Budapest Business Journal
- Categories: Business magazine
- Frequency: Biweekly
- Publisher: Absolute Media
- First issue: 1 November 1992; 32 years ago
- Country: Hungary
- Based in: Budapest
- Language: English
- Website: Budapest Business Journal

= Budapest Business Journal =

Hungarian business magazine

The Budapest Business Journal or BBJ is a biweekly business magazine published in Hungary. It is the largest, oldest and a leading publication in its category in the country.

==History and profile==
The BBJ was launched in November 1992 as a weekly. The magazine, based in Budapest, was converted into biweekly later. It was founded by a US-owned company headed by Stephen A. O'Connor, an American media entrepreneur. Mike Stone was also its founder.

The publisher is Absolut Media Kft. It was originally published by New World Publishing which also published the Warsaw Business Journal in Poland and the Prague Business Journal in Czechoslovakia (and later the Czech Republic) until January 2004.

As its title implies, the BBJ exclusively focuses on business news and related analysis, targeting business professionals.
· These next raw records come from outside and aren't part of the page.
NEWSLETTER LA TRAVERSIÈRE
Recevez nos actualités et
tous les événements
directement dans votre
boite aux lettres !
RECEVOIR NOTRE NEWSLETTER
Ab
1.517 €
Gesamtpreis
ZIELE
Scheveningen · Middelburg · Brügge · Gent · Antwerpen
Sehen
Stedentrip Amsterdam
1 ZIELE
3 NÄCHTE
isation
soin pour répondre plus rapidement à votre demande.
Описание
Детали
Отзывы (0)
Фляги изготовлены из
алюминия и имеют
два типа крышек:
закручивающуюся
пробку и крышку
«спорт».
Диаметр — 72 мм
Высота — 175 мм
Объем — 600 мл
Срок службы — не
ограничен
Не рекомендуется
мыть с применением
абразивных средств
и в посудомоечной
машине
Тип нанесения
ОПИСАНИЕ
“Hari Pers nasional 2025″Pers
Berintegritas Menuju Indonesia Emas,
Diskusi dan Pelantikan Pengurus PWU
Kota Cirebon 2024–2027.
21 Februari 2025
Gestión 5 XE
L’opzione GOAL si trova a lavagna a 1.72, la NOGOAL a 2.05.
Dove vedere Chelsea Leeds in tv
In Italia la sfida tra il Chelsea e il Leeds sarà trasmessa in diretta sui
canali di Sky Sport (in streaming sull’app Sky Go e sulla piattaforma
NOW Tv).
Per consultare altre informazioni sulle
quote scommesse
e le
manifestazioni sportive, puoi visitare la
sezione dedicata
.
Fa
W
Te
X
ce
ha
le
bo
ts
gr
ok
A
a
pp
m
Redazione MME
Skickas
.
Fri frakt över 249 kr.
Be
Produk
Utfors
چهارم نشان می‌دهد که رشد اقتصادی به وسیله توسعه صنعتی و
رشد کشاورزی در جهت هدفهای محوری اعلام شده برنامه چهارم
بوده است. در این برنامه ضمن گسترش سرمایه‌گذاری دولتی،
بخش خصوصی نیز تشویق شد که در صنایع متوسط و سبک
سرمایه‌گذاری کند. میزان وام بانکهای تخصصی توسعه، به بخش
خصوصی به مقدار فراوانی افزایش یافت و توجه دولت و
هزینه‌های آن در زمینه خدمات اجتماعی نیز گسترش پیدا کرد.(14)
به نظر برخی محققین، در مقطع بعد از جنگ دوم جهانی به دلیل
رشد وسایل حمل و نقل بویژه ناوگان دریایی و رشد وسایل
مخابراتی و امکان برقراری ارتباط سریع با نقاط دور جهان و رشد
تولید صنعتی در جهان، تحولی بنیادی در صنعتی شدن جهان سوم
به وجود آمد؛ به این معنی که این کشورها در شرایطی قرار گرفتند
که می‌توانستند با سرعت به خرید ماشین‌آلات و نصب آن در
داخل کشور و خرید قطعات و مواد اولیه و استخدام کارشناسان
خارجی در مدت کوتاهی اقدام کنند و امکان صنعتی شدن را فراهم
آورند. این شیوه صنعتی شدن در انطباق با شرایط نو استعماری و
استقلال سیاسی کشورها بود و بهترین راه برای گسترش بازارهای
In addition, it provides detailed industry and company information. The magazine publishes rankings of Hungarian companies each year in a separate publication called The Book of Lists.

The BBJ was one of the independent publications and provided investigative reports in the late 1990s. In 2002, the BBJ had a circulation of 8,700 copies.

The BBJ has a website which is one of the leading business information websites in the country. As of 15 May 2013, the Alexa rank of the website was 858437.